TO DO
Please, from the entries below, transcribe exactly the lines that begin at the line with "position:absolute; top:33px; left:0;" and end at the line with "font-size:11px;line-height:13.7px;", without the pictures.

[Opening DATA PROVIDED section]

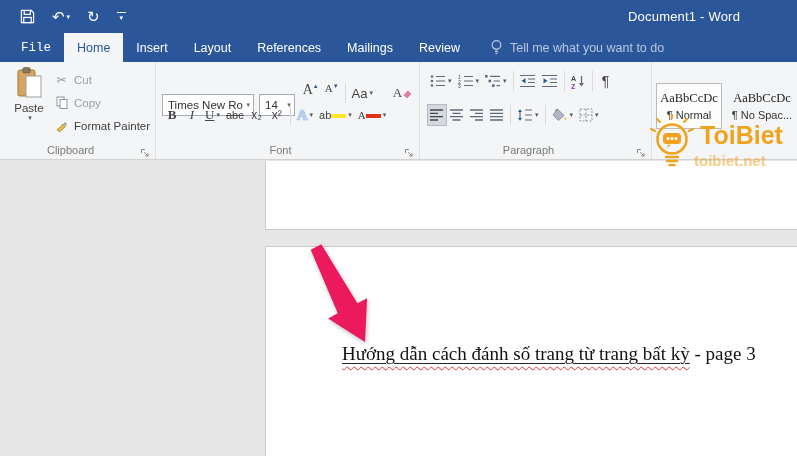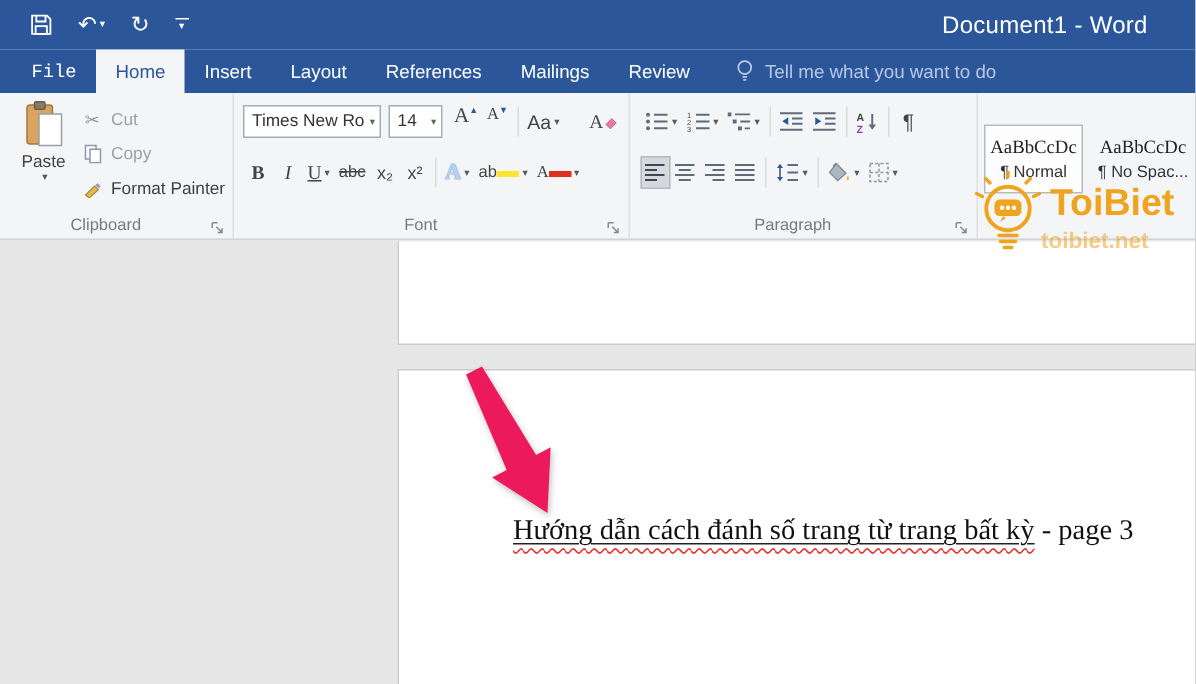--- a/index.html
+++ b/index.html
@@ -15,7 +15,7 @@
   .qat-more { display:flex; flex-direction:column; align-items:center; }
   .qat-more .bar { width:9px; height:0; border-top:1.5px solid #fff; margin-bottom:1px; }
   .qat-more .glyph-caret { margin:0; }
-  .win-title { position:absolute; left:628px; top:9px; font-size:16px; color:#fff; letter-spacing:.2px; white-space:nowrap; }
+  .win-title { position:absolute; left:628px; top:9px; font-size:13px; color:#fff; letter-spacing:.2px; white-space:nowrap; }
 
   
   .tabs { position:absolute; top:33px; left:0; right:0; height:29px; background:#2b579a; display:flex; align-items:stretch; font-size:12.5px; color:#fff; }

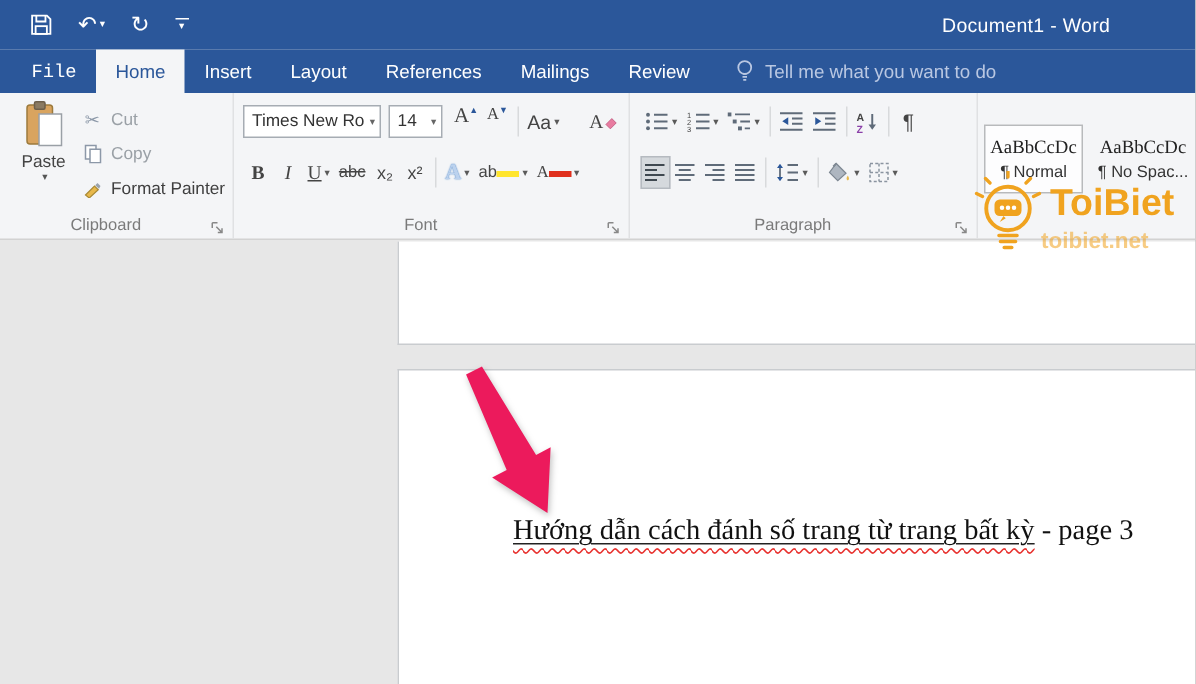--- a/index.html
+++ b/index.html
@@ -49,7 +49,7 @@
   .g-font { width:264px; }
   .fr1 { position:absolute; left:6px; top:8px; right:4px; }
   .fr2 { position:absolute; left:6px; top:42px; right:4px; }
-  .combo { height:22px; border:1px solid #a6acb3; background:#fff; display:flex; align-items:center; font-size:11.5px; color:#333; padding:0 3px 0 5px; cursor:pointer; white-space:nowrap; }
+  .combo { height:22px; border:1px solid #a6acb3; background:#fff; display:flex; align-items:center; font-size:11.5px; color:#333; padding:0 3px 0 5px; cursor:pointer; white-space:nowrap;margin-top:24px; }
   .combo .cd { font-size:7px; color:#666; margin-left:auto; padding-left:3px; }
   .c-name { width:93px; }
   .c-size { width:36px; margin-left:5px; }

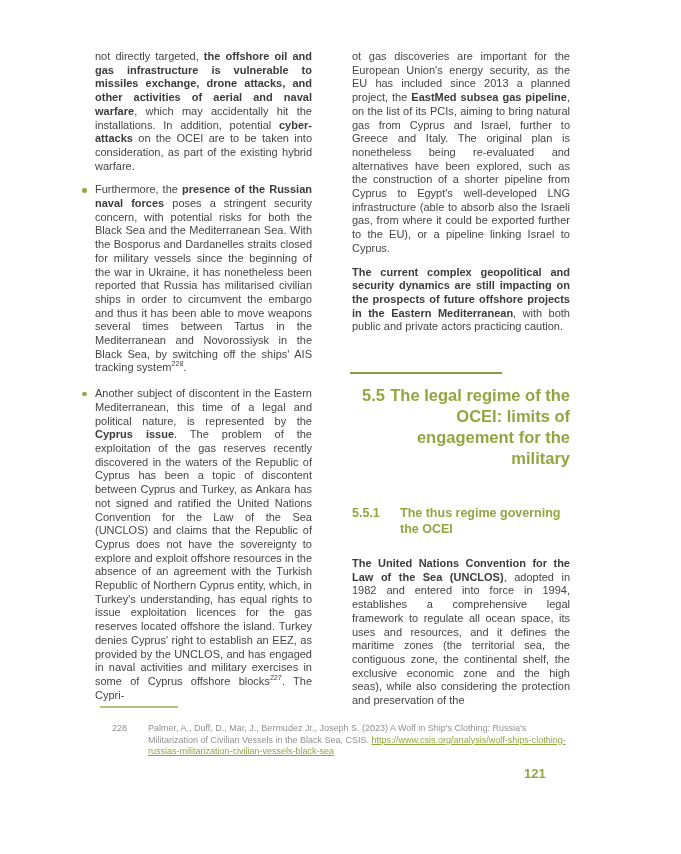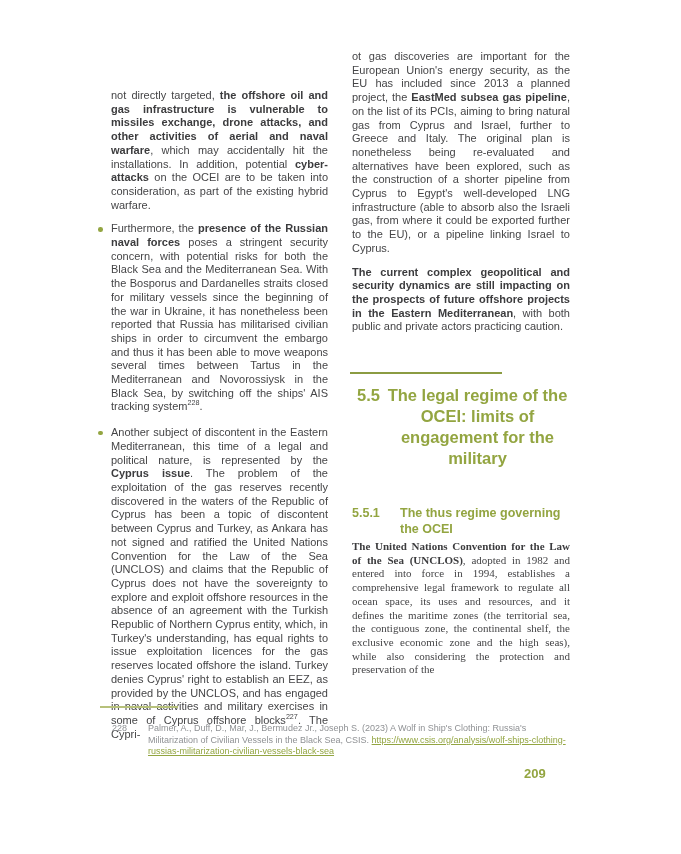--- a/index.html
+++ b/index.html
@@ -24,7 +24,7 @@
     font-size:11px;line-height:13.7px;
     text-align:justify;
   }
-  .col-left{left:96px;width:232px;margin-top:39px;}
+  .col-left{left:80px;width:232px;}
   .col-right{left:352px;width:218px;}
   .para{margin:0 0 10px 0;}
   .col-left .para{padding-left:15px;}

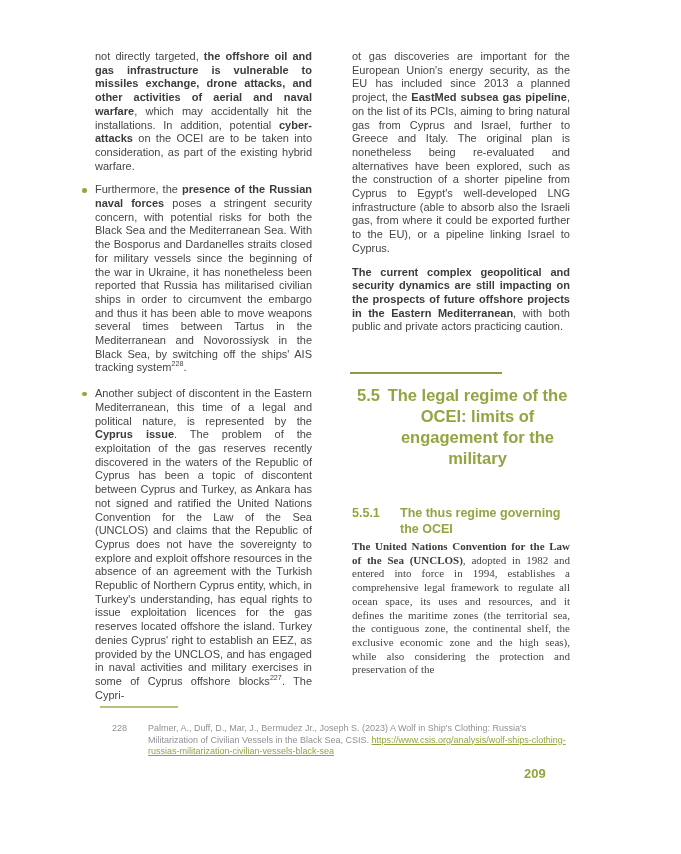--- a/index.html
+++ b/index.html
@@ -37,7 +37,7 @@
   .b{font-weight:700;color:var(--bold);}
   sup{font-size:7.2px;line-height:0;vertical-align:super;}
   .rp2{}
-  .section-block{margin-top:38px;text-align:center;}
+  .section-block{margin-top:38px;text-align:right;}
   .section-rule{
     width:152px;height:2px;background:var(--heading-rule);
     margin:0 0 11px -2px;

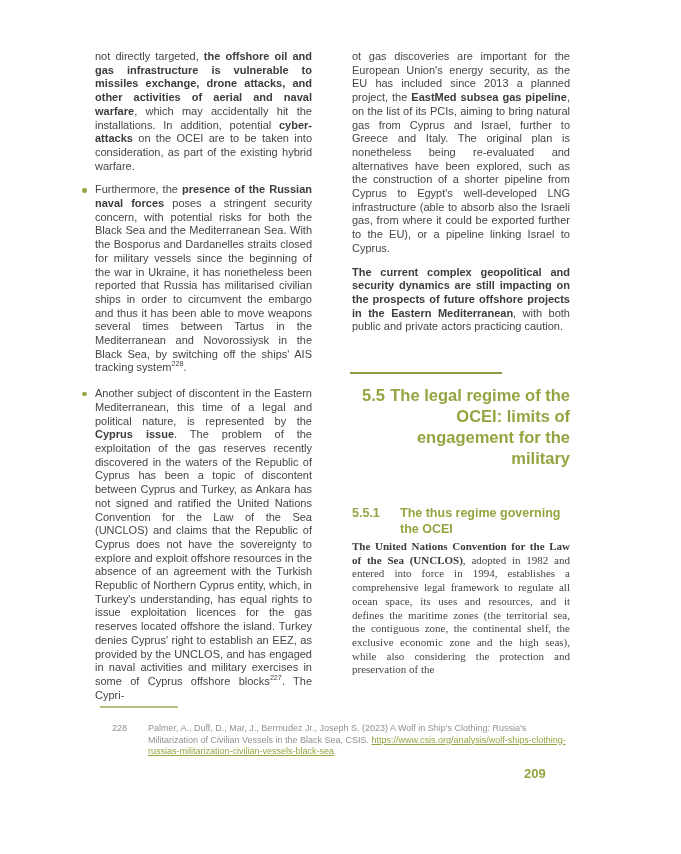--- a/index.html
+++ b/index.html
@@ -55,7 +55,7 @@
   }
   .subsection-number{width:48px;flex:none;}
   .subsection-title{flex:1;}
-  .body-after-sub{margin-top:3px;font-family:Liberation Serif, serif;}
+  .body-after-sub{margin-top:20px;}
   .footnote-rule{
     position:absolute;left:100px;top:706px;
     width:78px;height:2px;background:var(--rule-olive);

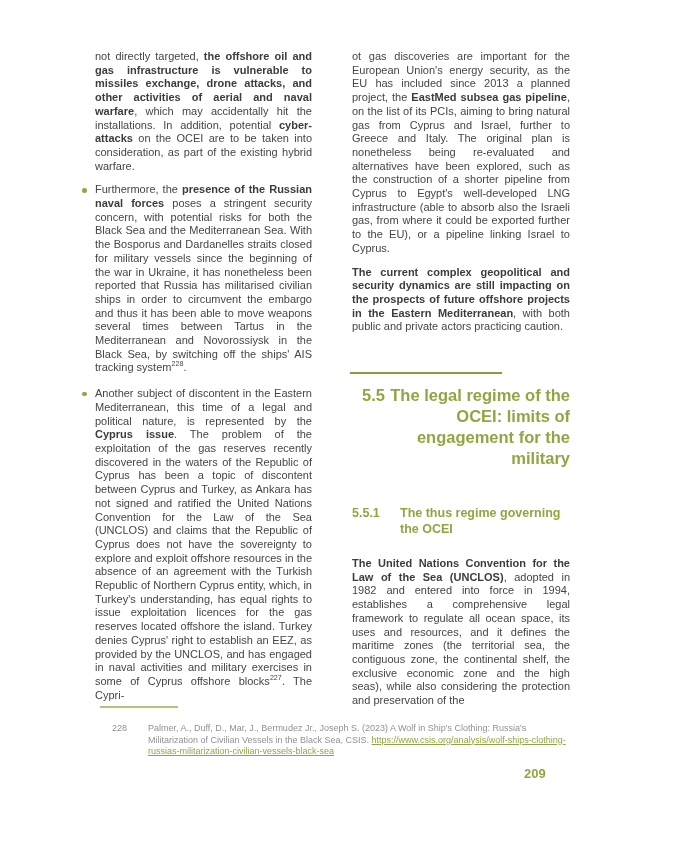--- a/index.html
+++ b/index.html
@@ -120,7 +120,7 @@
     <span class="footnote-text"><span>Palmer, A., Duff, D., Mar, J., Bermudez Jr., Joseph S. (2023) A Wolf in Ship's Clothing: Russia's Militarization of Civilian Vessels in the Black Sea, CSIS. </span><a href="#" class="fn-link">https://www.csis.org/analysis/wolf-ships-clothing-russias-militarization-civilian-vessels-black-sea</a></span>
   </div>
 
-  <div class="page-number">209</div>
+  <div class="page-number">121</div>
 
 </div>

[Closing DATA PROVIDED section]

ANSWER SECTION
   .tabs { position:absolute; top:33px; left:0; right:0; height:29px; background:#2b579a; display:flex; align-items:stretch; font-size:12.5px; color:#fff; }

--- a/index.html
+++ b/index.html
@@ -49,7 +49,7 @@
   .g-font { width:264px; }
   .fr1 { position:absolute; left:6px; top:8px; right:4px; }
   .fr2 { position:absolute; left:6px; top:42px; right:4px; }
-  .combo { height:22px; border:1px solid #a6acb3; background:#fff; display:flex; align-items:center; font-size:11.5px; color:#333; padding:0 3px 0 5px; cursor:pointer; white-space:nowrap; }
+  .combo { height:22px; border:1px solid #a6acb3; background:#fff; display:flex; align-items:center; font-size:11.5px; color:#333; padding:0 3px 0 5px; cursor:pointer; white-space:nowrap;margin-top:24px; }
   .combo .cd { font-size:7px; color:#666; margin-left:auto; padding-left:3px; }
   .c-name { width:93px; }
   .c-size { width:36px; margin-left:5px; }

--- a/index.html
+++ b/index.html
@@ -24,7 +24,7 @@
     font-size:11px;line-height:13.7px;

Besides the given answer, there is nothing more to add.